● Prompt
Return every line below in which "property" appears.

● Input records

* * * * * * *

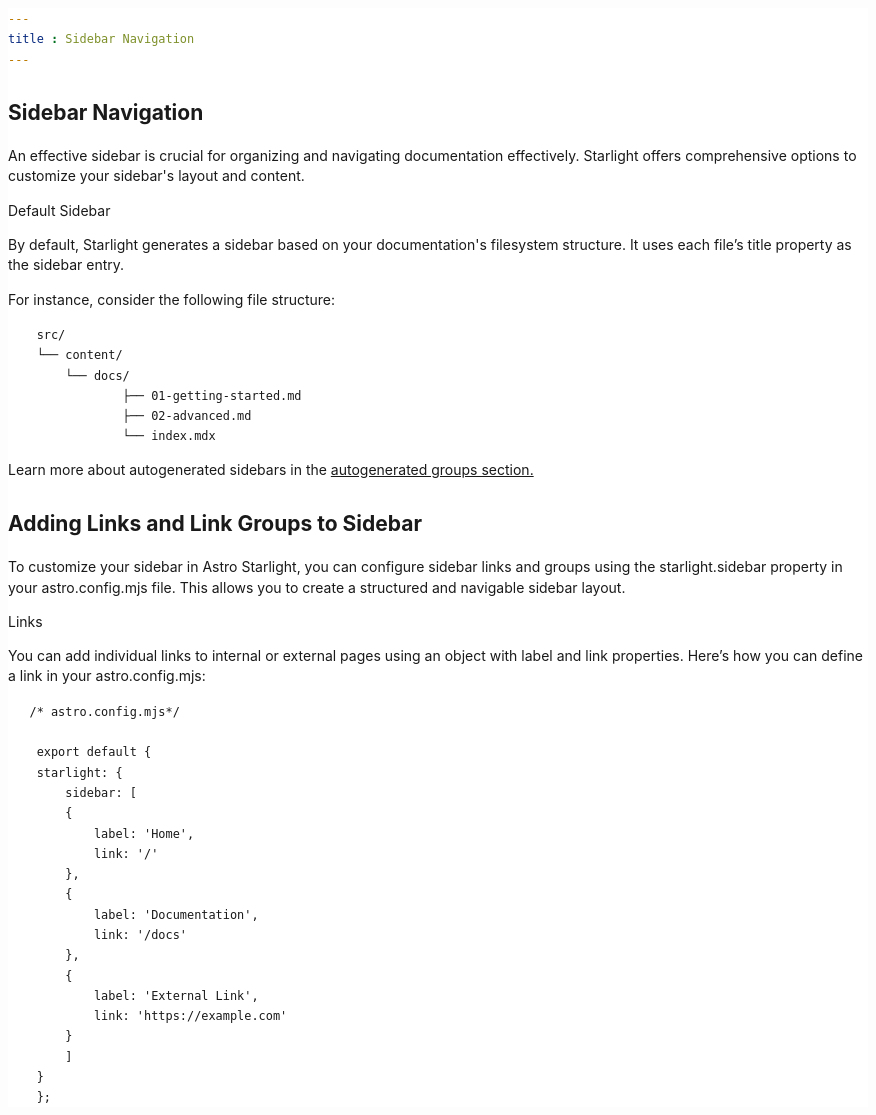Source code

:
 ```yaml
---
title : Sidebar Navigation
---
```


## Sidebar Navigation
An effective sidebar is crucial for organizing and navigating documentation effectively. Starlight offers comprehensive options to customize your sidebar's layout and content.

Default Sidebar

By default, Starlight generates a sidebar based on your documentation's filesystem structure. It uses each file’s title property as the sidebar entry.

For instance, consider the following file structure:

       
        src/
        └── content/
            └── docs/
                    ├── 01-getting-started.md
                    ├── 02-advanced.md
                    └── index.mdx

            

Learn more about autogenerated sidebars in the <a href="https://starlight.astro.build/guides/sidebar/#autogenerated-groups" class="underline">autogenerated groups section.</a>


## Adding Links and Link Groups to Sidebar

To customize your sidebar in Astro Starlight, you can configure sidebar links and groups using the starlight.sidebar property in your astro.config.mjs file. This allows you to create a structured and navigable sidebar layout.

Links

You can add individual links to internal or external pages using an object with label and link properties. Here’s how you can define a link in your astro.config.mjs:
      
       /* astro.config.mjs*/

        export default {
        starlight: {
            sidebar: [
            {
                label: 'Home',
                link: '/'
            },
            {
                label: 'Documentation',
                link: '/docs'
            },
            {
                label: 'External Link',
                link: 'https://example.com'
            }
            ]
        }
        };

* * * * * * *

● Result for this task
By default, Starlight generates a sidebar based on your documentation's filesystem structure. It uses each file’s title property as the sidebar entry.
To customize your sidebar in Astro Starlight, you can configure sidebar links and groups using the starlight.sidebar property in your astro.config.mjs file. This allows you to create a structured and navigable sidebar layout.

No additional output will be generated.